[[ INFORMATION GIVEN, beginning ]]

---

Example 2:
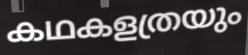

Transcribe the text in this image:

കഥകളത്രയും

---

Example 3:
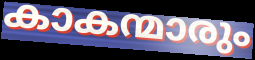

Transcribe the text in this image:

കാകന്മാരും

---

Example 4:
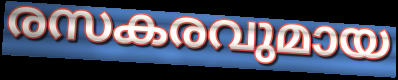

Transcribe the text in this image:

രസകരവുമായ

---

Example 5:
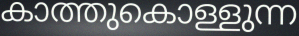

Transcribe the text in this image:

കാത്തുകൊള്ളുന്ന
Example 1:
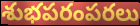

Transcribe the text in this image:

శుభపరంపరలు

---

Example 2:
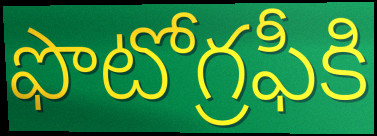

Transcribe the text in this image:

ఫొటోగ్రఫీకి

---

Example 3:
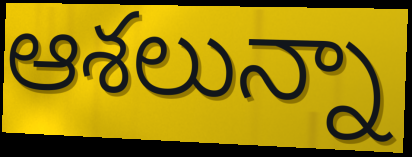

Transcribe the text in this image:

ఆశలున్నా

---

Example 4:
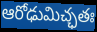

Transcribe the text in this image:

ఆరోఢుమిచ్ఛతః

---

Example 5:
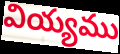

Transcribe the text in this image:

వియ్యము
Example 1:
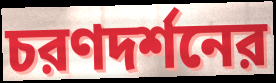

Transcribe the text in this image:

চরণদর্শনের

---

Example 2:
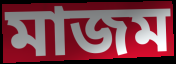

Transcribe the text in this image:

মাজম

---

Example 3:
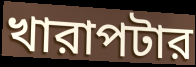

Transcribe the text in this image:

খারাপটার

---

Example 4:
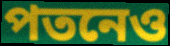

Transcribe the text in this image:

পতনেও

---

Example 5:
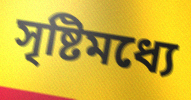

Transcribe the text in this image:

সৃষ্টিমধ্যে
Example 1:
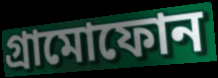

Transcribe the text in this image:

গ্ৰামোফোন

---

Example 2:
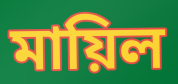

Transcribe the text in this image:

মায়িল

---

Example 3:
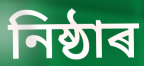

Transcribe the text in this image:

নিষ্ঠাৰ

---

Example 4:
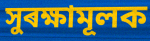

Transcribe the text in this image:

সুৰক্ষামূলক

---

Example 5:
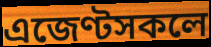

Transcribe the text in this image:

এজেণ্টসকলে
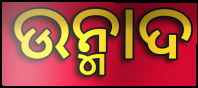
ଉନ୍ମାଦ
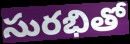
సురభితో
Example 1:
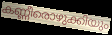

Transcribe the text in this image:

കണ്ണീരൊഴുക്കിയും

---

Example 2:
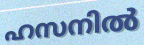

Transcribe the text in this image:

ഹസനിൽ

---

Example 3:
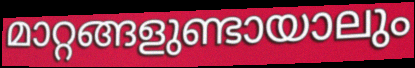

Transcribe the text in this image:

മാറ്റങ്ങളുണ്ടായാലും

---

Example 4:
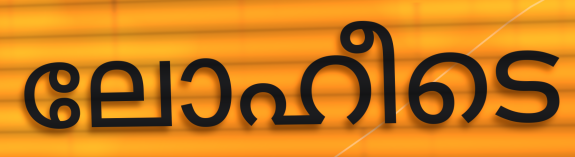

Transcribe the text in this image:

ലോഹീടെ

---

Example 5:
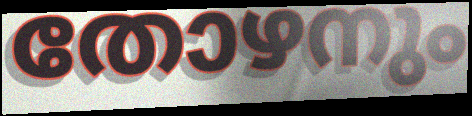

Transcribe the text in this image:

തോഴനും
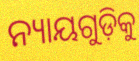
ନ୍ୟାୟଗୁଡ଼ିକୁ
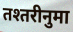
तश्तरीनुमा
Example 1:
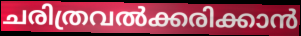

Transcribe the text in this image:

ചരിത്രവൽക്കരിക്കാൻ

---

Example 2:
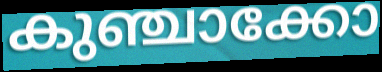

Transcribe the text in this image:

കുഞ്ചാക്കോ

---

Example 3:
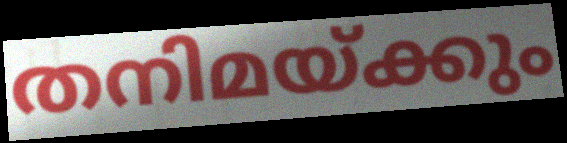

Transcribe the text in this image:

[[ INFORMATION GIVEN, end ]]

WHAT TO DO: Set down the data above word for word, leaving every picture out.

OUTPUT OF THE TASK:
---

Example 2:

Transcribe the text in this image:

കഥകളത്രയും

---

Example 3:

Transcribe the text in this image:

കാകന്മാരും

---

Example 4:

Transcribe the text in this image:

രസകരവുമായ

---

Example 5:

Transcribe the text in this image:

കാത്തുകൊള്ളുന്ന
Example 1:

Transcribe the text in this image:

శుభపరంపరలు

---

Example 2:

Transcribe the text in this image:

ఫొటోగ్రఫీకి

---

Example 3:

Transcribe the text in this image:

ఆశలున్నా

---

Example 4:

Transcribe the text in this image:

ఆరోఢుమిచ్ఛతః

---

Example 5:

Transcribe the text in this image:

వియ్యము
Example 1:

Transcribe the text in this image:

চরণদর্শনের

---

Example 2:

Transcribe the text in this image:

মাজম

---

Example 3:

Transcribe the text in this image:

খারাপটার

---

Example 4:

Transcribe the text in this image:

পতনেও

---

Example 5:

Transcribe the text in this image:

সৃষ্টিমধ্যে
Example 1:

Transcribe the text in this image:

গ্ৰামোফোন

---

Example 2:

Transcribe the text in this image:

মায়িল

---

Example 3:

Transcribe the text in this image:

নিষ্ঠাৰ

---

Example 4:

Transcribe the text in this image:

সুৰক্ষামূলক

---

Example 5:

Transcribe the text in this image:

এজেণ্টসকলে
ଉନ୍ମାଦ
సురభితో
Example 1:

Transcribe the text in this image:

കണ്ണീരൊഴുക്കിയും

---

Example 2:

Transcribe the text in this image:

ഹസനിൽ

---

Example 3:

Transcribe the text in this image:

മാറ്റങ്ങളുണ്ടായാലും

---

Example 4:

Transcribe the text in this image:

ലോഹീടെ

---

Example 5:

Transcribe the text in this image:

തോഴനും
ନ୍ୟାୟଗୁଡ଼ିକୁ
तश्तरीनुमा
Example 1:

Transcribe the text in this image:

ചരിത്രവൽക്കരിക്കാൻ

---

Example 2:

Transcribe the text in this image:

കുഞ്ചാക്കോ

---

Example 3:

Transcribe the text in this image:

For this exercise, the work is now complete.